C’était la fête à l’Alcazar. Le 22 février on clôturait avec le Banjo Mémory group uneincroyable semaine dédiée à McKay, aux sons du jazz qui habite Banjo, roman culte qui raconte le Marseille interlope des années 1920, celui du Port et du « quartier réservé ». Charlie-Camille Flores, directeur de l’Alcazar est ravi : « le succès a été immense. 1300 personnes ont participé à ces rencontres ».

Tout est parti de Richard Bradbury, professeur de littérature caribéenne à l’Université d’Exeter et de son souhait de remettre à l’Alcazar des archives en sa possession. Pourquoi Marseille ? Parce que c’est la ville au monde où McKay se sentait le mieux, témoigne l’universitaire.

Sous sa plume humaniste, le monde entier se croise dans les ruelles du Panier, grouillantes de misère humaine mais aussi de l’espoir d’un nouveau départ. Populaire, multiculturelle, la ville avait tout pour séduire l’écrivain jamaïcain, figure majeure de la Harlem Renaissance qui dénonça dans des textes comme Harlem Shadows et Home to Harlem le racisme et l’oppression des Noirs.

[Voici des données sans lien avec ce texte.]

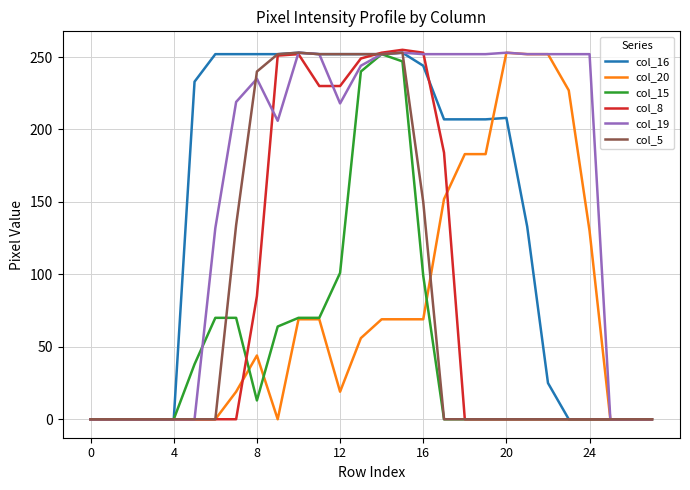

What are all the series names shown in the legend?

col_16, col_20, col_15, col_8, col_19, col_5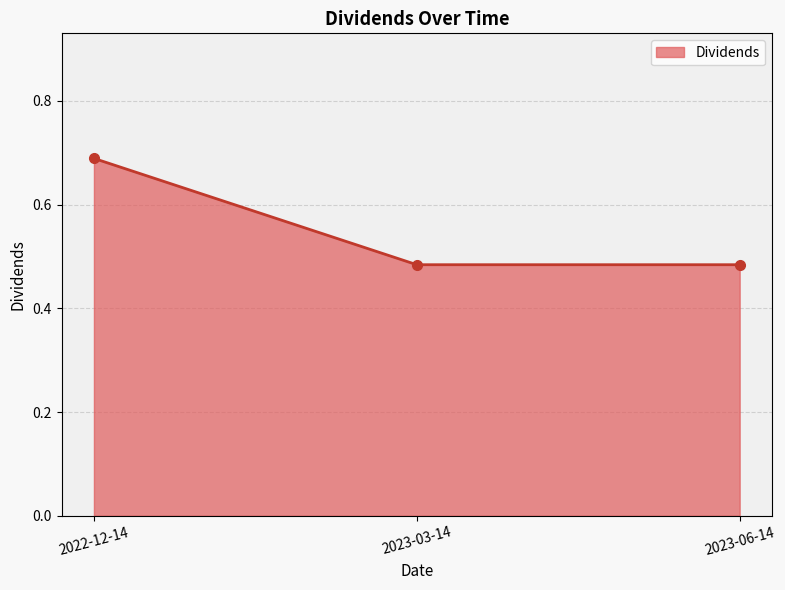

What is the difference between the values at 2022-12-14 and 2023-06-14?

0.2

Séduit par l’idéal communiste, il voyage en URSS dans les années 1920. Sa vie intime est marquée par des attirances pour les deux sexes. Ces multiples visages font de lui l’une des figures les plus fascinantes de la littérature afro-américaine. Pour Bradbury la littérature de McKay, d’une précision remarquable, le place parmi les grands écrivains de la première moitié du 20e siècle. Et pourtant, une partie de sa biographie reste inédite. Pourquoi ? Un éditeur auprès de qui Bradbury avait cherché, sans succès, à faire publier Romance in Marseille, répond : « Il est trop noir, trop engagé politiquement, trop sexuellement différent, Il est trop tout. »

Romance in Marseille

Pour McKay, Marseille n’a pas été une évidence. C’est d’abord un choc. « J’ai essayé Marseille, mais c’est une ville répugnante. », écrit-il en 1923. Puis, le regard change : « Peut-être que j’aimerais écrire un roman sur Marseille. » Et finalement : « C’est le port le plus intéressant où j’ai débarqué. C’est à la fois repoussant et merveilleux. Marseille est vraiment l’endroit que je préfère au monde. C’est un port de rêve ».

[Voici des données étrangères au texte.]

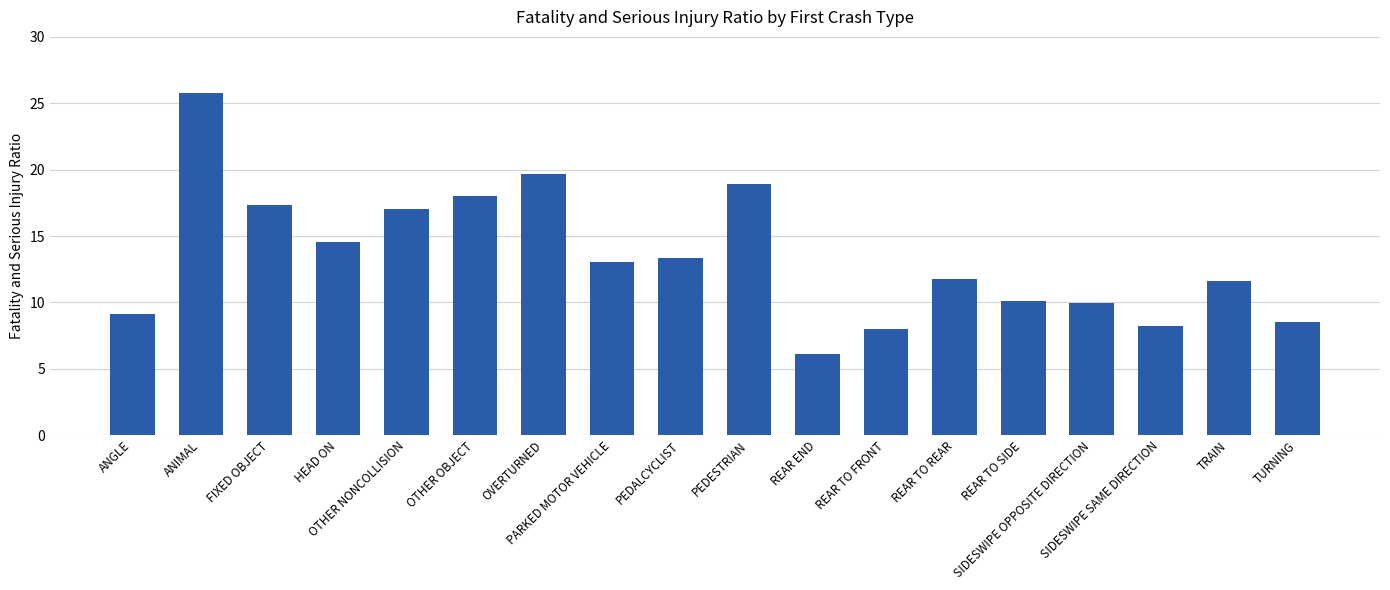

What is the difference between the maximum and minimum values?

19.7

En 1943, avec l’opération Sultan, les Allemands détruisent le décor de ses livres. Mais la mémoire de ce port fourmillant subsiste dans les pages de Banjo et de Romance in Marseille dans lequel McKay raconte l’histoire -un fait réel- de Lafala, docker ouest-africain qui s’embarque clandestinement sur un paquebot. Découvert par l’équipage, il est enfermé dans un local glacé et arrive aux États-Unis les pieds gelés, entraînant l’amputation de ses deux jambes.

La semaine a proposé un programme dense : conférences sur le quartier réservé (Martin Huc), la traduction (Françoise Bordarier), l’édition des inédits (Armando Coxe), la correspondance entre McKay et le poète malgache Rabearivelo (Claire Riffard, CNRS), ou encore les poètes contemporains qui s’en inspirent (Sylvain Pattieu, Estelle Sarah-Bulle). Le Collectif James Baldwin et la Banjo Society d’Aix-Marseille Université ont également pris la parole. Côté images, le documentaire Claude McKay, de Harlem à Marseille (Matthieu Verdeil, 2021) et le film Big Fella (1937), tourné à Marseille d’après Banjo, ont fait salle comble.